I've pounded on the IDL->XML mapping issue numerous times in various forums with
limited traction, mostly I assume because of the large cultural discontinuity
between those two worlds. Still, I really believe it's an important issue. With
a standard way of doing that, standard RPC semantics and transport, and an
interface query capability we'd have a huge technological capability that would
be both (a) quite simple and (b) quite powerful. I call the result XORBA, the
XML Object Request Broker Architecture.
But communicating components ala CORBA is only a first step. There's a whole
class of loosely-coupled (in terms of space, time, and interfaces) distributed
apps that need a higher-level set of abstractions. Being a long-term Linda fan,
I'm a huge advocate of "generative communications." A simple set of abstractions
/ operations over XORBA gets you a long way: a notion of a named "communication
space," i.e a web page with simple operations for inserting, associatively
querying / reading, and removing XML objects from said space plus a few ancillary
operations related to leasing and parameterizable semantics on a per-space basis,
and voila you've got something really interesting. Let's call it XELDA, the XML
Extensible Linda-like Distribution Architecture. Move over Jini / Javaspaces,
here's the real deal.
Furthermore, you could take a few cues from Plan 9's "plumbing" architecture and
use triggers on insert to semantically rewrite incoming objects / queries based
on their content; this gives you a further level of language-driven configurable
decoupling that abstracts away from peer A having to know peer B's particular
message format in order to communicate.
One of the big problems -w- Linda is that, as a simplifying assumption, it
imposes a particular set of semantics on tuple spaces.

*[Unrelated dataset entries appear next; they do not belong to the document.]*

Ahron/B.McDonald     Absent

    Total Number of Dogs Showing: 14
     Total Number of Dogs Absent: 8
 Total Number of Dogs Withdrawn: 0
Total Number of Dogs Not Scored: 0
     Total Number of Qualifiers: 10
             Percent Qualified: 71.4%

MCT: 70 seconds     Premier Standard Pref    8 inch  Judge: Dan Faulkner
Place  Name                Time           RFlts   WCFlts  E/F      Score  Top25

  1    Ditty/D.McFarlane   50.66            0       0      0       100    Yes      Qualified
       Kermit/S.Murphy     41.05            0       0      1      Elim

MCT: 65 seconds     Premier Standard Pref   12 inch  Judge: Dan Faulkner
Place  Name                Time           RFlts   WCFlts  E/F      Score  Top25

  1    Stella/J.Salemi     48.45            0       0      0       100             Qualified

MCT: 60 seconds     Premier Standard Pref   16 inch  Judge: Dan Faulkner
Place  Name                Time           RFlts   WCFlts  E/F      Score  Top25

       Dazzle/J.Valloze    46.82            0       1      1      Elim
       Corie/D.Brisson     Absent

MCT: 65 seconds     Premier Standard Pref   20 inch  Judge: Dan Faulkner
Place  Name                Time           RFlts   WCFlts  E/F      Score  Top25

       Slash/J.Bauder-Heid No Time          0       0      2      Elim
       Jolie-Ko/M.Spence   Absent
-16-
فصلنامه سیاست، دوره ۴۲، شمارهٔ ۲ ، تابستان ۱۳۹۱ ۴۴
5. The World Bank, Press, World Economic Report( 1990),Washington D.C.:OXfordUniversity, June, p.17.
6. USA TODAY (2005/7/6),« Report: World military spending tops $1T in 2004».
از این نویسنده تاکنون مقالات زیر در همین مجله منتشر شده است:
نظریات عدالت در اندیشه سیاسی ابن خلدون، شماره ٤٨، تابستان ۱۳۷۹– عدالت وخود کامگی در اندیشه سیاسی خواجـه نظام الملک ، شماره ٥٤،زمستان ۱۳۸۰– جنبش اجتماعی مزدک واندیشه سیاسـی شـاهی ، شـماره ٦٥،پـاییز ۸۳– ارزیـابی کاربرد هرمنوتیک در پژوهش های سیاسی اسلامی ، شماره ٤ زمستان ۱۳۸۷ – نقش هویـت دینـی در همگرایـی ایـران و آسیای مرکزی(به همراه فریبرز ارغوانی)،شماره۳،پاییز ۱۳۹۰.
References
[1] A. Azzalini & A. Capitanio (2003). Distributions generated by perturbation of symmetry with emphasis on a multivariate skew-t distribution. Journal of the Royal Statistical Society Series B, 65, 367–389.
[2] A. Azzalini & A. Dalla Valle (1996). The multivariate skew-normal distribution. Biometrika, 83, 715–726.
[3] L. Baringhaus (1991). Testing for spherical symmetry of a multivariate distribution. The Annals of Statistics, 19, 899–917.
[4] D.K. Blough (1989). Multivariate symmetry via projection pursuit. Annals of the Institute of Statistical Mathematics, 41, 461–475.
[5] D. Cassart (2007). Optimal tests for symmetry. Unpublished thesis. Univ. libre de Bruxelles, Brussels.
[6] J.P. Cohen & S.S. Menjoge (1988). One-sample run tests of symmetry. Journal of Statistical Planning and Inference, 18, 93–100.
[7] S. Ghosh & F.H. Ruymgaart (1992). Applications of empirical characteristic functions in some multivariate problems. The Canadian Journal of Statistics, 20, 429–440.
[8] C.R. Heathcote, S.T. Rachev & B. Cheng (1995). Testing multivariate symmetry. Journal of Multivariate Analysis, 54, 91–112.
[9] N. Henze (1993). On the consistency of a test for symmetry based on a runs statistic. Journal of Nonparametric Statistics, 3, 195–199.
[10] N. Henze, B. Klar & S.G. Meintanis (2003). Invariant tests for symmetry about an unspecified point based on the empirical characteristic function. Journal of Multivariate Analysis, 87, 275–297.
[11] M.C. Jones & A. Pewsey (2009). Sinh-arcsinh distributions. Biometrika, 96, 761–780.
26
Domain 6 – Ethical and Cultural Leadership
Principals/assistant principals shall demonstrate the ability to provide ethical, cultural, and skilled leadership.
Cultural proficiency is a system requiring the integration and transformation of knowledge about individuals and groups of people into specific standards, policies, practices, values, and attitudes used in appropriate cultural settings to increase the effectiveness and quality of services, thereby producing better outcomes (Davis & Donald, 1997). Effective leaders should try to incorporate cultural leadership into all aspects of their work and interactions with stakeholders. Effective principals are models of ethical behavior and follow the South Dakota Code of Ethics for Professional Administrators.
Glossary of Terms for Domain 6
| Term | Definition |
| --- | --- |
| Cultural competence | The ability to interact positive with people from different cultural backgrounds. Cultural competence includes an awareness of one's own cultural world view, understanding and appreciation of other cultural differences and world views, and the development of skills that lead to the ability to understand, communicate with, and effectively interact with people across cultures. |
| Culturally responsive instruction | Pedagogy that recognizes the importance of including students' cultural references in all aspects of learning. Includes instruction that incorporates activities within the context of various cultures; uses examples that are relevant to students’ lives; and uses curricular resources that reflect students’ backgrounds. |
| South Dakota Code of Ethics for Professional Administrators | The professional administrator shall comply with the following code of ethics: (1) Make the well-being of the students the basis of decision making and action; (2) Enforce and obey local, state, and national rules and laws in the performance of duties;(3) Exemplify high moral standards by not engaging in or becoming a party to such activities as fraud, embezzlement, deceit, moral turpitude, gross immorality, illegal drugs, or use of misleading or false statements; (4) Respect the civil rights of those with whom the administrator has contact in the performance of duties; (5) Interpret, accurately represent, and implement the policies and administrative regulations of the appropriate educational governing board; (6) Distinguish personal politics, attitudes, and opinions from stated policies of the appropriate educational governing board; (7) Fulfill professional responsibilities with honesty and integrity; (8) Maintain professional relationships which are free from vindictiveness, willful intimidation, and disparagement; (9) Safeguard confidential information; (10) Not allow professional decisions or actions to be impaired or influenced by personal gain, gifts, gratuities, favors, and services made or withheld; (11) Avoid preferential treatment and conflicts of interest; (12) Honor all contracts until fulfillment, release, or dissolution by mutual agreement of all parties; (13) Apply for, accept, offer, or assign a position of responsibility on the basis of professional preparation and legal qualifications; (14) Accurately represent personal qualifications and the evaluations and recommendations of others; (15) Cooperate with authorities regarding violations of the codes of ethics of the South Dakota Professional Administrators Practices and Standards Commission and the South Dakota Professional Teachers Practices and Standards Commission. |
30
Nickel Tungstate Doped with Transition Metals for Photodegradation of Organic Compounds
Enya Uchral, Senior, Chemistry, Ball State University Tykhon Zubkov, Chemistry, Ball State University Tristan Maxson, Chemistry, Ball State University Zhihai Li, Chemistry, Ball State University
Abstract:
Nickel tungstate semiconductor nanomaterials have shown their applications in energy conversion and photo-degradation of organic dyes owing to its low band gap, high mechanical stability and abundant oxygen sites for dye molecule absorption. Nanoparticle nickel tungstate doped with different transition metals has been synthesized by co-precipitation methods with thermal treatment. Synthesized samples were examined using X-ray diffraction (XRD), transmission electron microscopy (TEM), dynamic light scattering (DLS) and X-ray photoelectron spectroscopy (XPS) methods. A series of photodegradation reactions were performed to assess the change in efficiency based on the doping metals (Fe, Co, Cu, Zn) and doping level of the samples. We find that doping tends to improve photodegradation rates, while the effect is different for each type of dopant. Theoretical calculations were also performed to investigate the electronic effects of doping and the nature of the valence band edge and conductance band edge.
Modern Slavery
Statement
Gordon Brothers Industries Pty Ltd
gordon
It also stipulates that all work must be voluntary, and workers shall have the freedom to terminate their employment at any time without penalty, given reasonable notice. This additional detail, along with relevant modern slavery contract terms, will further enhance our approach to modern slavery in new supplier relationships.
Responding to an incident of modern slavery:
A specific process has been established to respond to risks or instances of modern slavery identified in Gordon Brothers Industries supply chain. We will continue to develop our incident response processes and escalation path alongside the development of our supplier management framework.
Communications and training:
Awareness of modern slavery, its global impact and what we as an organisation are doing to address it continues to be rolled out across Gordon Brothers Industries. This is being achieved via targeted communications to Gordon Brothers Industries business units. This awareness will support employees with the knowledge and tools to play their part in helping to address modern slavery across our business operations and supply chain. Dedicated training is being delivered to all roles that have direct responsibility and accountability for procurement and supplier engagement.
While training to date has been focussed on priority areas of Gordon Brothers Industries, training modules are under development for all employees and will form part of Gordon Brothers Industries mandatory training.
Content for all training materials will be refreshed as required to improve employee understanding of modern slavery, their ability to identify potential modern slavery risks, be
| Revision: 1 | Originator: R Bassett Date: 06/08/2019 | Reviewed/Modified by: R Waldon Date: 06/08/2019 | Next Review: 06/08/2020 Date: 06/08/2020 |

To wit, tuples are
retained indefinitely until explicitly removed; there is no partial order
imposed on tuple matching based on time of insert; and objects that can identify
a tuple are free to remove it, potentially forever. These three things conspire
to create distributed garbage and unreliable ordered communication patterns over
time. Systems like Cogent Research's Linda-based UNIX-like OS back in the late
80s imposed ordered communication to great effect; systems like Javaspaces deal
with the distributed garbage problem via Leasing. My contention is that, in
order to insure flexibility, these semantic "option sets" should be determined,
standardized, and made configurable on a per-space basis.
One option that I've never seen implemented but which is particularly useful in
the context of presence is something I call "antileasing." It's long been my
contention that presence is most easily thought of as a generative system, where
clients asserting presence are in essence inserting tuples into a tuplespace.
Leasing takes care of the problem of (eventually) de-asserting presence when a
client fails or goes offline; but the problem remains that you need some simple
semantic mechanism for ensuring that nobody else can de-assert presence by
removing your tuple from the space. Rather than create some totally gnarly
security system, "antileasing" takes care of this. An antilease is something
that is specified by the client on insertion of a tuple into a space; it says,
basically, "nobody but me is allowed to remove this tuple from the space for
longer than X." If someone *does* remove the tuple for longer than X, the system
itself re-inserts the removed tuple after the antilease expires. With something
like that, you basically have all the semantics you need to do buddy lists and
instant messaging w/o some gnarly app-specific state machine and protocol.